No, IBM went without QBasic. They used a variation of E instead of the QBasic/Edit that MS offered. See http://oldcomputermuseum.com/os/pcdos_6.1.html for one reference to that. Wikipedia and my memory concur. PC DOS 7 got a language but it was REXX.
 
No, IBM went without QBasic. They used a variation of E instead of the QBasic/Edit that MS offered. See http://oldcomputermuseum.com/os/pcdos_6.1.html for one reference to that. Wikipedia and my memory concur. PC DOS 7 got a language but it was REXX.
Well, I was specifically talking about MS-DOS and I read your comparison of MS-DOS 6 (no .x) with QBASIC vs PC-DOS 6.x without it as suggesting that MS-DOS 6.x no longer had QBASIC either.
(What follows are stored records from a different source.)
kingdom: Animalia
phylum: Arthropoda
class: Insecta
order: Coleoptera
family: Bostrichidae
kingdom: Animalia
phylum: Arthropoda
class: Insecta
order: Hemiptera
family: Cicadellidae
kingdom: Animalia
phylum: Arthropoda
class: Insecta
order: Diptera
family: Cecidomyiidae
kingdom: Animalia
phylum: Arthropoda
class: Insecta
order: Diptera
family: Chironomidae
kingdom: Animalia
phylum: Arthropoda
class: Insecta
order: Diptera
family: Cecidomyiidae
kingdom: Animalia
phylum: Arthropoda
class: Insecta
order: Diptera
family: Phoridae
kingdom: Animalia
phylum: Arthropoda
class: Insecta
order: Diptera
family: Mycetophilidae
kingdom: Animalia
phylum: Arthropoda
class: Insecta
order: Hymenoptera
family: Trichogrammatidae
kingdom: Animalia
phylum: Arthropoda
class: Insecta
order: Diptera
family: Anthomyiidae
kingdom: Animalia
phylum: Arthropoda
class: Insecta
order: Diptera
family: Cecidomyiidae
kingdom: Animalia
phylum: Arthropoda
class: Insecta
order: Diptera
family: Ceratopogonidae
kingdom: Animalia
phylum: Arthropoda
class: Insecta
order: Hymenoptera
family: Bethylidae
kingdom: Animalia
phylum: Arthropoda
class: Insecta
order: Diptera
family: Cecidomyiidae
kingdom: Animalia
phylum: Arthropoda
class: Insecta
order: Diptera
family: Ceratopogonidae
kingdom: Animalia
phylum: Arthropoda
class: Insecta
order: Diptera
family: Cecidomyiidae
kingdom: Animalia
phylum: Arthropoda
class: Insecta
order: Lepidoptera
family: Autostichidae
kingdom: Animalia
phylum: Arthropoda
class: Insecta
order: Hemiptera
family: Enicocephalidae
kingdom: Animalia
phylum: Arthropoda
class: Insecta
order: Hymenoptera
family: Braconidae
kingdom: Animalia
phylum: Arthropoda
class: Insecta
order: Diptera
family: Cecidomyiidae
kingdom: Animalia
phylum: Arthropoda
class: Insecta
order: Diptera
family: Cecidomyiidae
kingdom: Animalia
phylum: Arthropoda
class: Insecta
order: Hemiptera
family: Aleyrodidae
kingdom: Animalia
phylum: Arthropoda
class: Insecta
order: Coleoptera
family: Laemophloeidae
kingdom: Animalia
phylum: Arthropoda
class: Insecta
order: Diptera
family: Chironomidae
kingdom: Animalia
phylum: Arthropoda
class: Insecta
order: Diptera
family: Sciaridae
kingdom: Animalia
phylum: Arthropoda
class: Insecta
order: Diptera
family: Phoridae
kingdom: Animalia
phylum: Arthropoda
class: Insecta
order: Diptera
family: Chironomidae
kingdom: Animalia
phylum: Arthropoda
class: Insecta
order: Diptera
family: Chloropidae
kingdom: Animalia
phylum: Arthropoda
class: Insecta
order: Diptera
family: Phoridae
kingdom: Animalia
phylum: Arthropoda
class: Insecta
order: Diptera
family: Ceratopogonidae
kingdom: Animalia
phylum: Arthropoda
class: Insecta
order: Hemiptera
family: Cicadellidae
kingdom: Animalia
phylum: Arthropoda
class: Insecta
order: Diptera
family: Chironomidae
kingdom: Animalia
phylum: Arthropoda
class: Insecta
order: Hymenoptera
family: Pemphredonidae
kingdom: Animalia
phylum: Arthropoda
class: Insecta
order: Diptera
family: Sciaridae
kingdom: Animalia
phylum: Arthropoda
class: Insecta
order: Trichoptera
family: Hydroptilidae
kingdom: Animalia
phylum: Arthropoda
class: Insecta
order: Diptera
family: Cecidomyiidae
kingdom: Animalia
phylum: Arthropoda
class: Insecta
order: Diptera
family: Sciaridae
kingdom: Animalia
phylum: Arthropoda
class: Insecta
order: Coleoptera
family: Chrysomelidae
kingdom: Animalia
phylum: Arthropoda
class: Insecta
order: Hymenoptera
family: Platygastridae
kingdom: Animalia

I imagine IBM just didn't want to be beholden to MS any longer and when MS switched to QBASIC IBM probably thought it was a good time to go their own way.
 
Actually IBM PC-DOS 5 did come with an IBM-branded QBASIC/EDIT. The startup screens show "IBM DOS Editor" and "IBM DOS QBasic" and the copyright was changed to "Copyright (C) IBM Corporation, 1987-1991".

Back on topic, both QBASIC and QuickBASIC will run on an XT (or PC!) if you have enough memory. If you are low on memory you can run just the QuickBASIC compiler (BC.EXE) from the command line.